RECORDS FOR THE TASK section start

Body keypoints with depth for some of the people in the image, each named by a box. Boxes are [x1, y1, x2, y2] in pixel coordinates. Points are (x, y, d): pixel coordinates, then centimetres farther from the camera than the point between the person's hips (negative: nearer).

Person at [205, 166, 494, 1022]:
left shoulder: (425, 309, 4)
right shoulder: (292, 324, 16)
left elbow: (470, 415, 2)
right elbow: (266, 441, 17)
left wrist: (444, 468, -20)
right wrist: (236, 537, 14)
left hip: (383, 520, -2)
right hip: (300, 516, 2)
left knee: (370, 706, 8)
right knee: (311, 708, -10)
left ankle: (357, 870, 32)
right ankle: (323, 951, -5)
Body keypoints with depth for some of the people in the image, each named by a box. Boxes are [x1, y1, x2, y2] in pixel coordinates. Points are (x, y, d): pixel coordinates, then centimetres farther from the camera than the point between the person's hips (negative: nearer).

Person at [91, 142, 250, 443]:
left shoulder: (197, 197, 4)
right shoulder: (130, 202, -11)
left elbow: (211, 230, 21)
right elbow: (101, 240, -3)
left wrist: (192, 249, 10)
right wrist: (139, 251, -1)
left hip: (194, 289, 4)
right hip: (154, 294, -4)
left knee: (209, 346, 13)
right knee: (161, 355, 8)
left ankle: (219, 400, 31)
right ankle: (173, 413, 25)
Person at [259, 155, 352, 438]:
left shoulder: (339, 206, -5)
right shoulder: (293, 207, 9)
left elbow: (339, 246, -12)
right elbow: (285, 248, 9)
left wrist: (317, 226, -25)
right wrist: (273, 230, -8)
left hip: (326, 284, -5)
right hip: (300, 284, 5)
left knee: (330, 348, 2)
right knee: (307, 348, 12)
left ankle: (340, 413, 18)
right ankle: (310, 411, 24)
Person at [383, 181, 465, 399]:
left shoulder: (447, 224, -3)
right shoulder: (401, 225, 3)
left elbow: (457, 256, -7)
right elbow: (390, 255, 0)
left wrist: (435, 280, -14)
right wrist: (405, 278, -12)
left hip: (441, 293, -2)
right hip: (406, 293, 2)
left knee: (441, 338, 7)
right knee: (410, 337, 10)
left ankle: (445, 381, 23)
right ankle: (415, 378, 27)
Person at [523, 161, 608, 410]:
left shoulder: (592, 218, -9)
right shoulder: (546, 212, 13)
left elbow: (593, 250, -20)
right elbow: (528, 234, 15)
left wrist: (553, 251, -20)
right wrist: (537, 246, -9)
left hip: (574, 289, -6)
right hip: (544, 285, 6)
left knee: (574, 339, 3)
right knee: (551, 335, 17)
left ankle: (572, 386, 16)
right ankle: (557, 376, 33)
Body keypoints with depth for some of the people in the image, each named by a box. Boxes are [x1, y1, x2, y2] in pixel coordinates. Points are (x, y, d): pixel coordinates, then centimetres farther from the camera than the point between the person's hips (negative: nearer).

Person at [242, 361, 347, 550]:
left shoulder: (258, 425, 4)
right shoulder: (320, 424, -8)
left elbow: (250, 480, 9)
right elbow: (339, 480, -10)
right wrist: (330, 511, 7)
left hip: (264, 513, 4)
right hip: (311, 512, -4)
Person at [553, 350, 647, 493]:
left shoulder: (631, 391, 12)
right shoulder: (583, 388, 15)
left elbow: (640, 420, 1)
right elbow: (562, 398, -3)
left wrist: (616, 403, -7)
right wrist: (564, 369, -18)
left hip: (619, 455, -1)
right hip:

RECORDS FOR THE TASK section end

WHAT NEEDS TO BE DONE:
Write out all the records above again, putting "Figure at" wherever "Person at" appears and changing nothing else.

TASK RESULT:
Body keypoints with depth for some of the people in the image, each named by a box. Boxes are [x1, y1, x2, y2] in pixel coordinates. Points are (x, y, d): pixel coordinates, then centimetres farther from the camera than the point between the person's hips (negative: nearer).

Figure at [205, 166, 494, 1022]:
left shoulder: (425, 309, 4)
right shoulder: (292, 324, 16)
left elbow: (470, 415, 2)
right elbow: (266, 441, 17)
left wrist: (444, 468, -20)
right wrist: (236, 537, 14)
left hip: (383, 520, -2)
right hip: (300, 516, 2)
left knee: (370, 706, 8)
right knee: (311, 708, -10)
left ankle: (357, 870, 32)
right ankle: (323, 951, -5)
Body keypoints with depth for some of the people in the image, each named by a box. Boxes are [x1, y1, x2, y2] in pixel coordinates. Points are (x, y, d): pixel coordinates, then centimetres farther from the camera than the point between the person's hips (negative: nearer).

Figure at [91, 142, 250, 443]:
left shoulder: (197, 197, 4)
right shoulder: (130, 202, -11)
left elbow: (211, 230, 21)
right elbow: (101, 240, -3)
left wrist: (192, 249, 10)
right wrist: (139, 251, -1)
left hip: (194, 289, 4)
right hip: (154, 294, -4)
left knee: (209, 346, 13)
right knee: (161, 355, 8)
left ankle: (219, 400, 31)
right ankle: (173, 413, 25)
Figure at [259, 155, 352, 438]:
left shoulder: (339, 206, -5)
right shoulder: (293, 207, 9)
left elbow: (339, 246, -12)
right elbow: (285, 248, 9)
left wrist: (317, 226, -25)
right wrist: (273, 230, -8)
left hip: (326, 284, -5)
right hip: (300, 284, 5)
left knee: (330, 348, 2)
right knee: (307, 348, 12)
left ankle: (340, 413, 18)
right ankle: (310, 411, 24)
Figure at [383, 181, 465, 399]:
left shoulder: (447, 224, -3)
right shoulder: (401, 225, 3)
left elbow: (457, 256, -7)
right elbow: (390, 255, 0)
left wrist: (435, 280, -14)
right wrist: (405, 278, -12)
left hip: (441, 293, -2)
right hip: (406, 293, 2)
left knee: (441, 338, 7)
right knee: (410, 337, 10)
left ankle: (445, 381, 23)
right ankle: (415, 378, 27)
Figure at [523, 161, 608, 410]:
left shoulder: (592, 218, -9)
right shoulder: (546, 212, 13)
left elbow: (593, 250, -20)
right elbow: (528, 234, 15)
left wrist: (553, 251, -20)
right wrist: (537, 246, -9)
left hip: (574, 289, -6)
right hip: (544, 285, 6)
left knee: (574, 339, 3)
right knee: (551, 335, 17)
left ankle: (572, 386, 16)
right ankle: (557, 376, 33)
Body keypoints with depth for some of the people in the image, each named by a box. Boxes are [x1, y1, x2, y2] in pixel coordinates. Points are (x, y, d): pixel coordinates, then centimetres farther from the camera than the point between the person's hips (negative: nearer).

Figure at [242, 361, 347, 550]:
left shoulder: (258, 425, 4)
right shoulder: (320, 424, -8)
left elbow: (250, 480, 9)
right elbow: (339, 480, -10)
right wrist: (330, 511, 7)
left hip: (264, 513, 4)
right hip: (311, 512, -4)
Figure at [553, 350, 647, 493]:
left shoulder: (631, 391, 12)
right shoulder: (583, 388, 15)
left elbow: (640, 420, 1)
right elbow: (562, 398, -3)
left wrist: (616, 403, -7)
right wrist: (564, 369, -18)
left hip: (619, 455, -1)
right hip:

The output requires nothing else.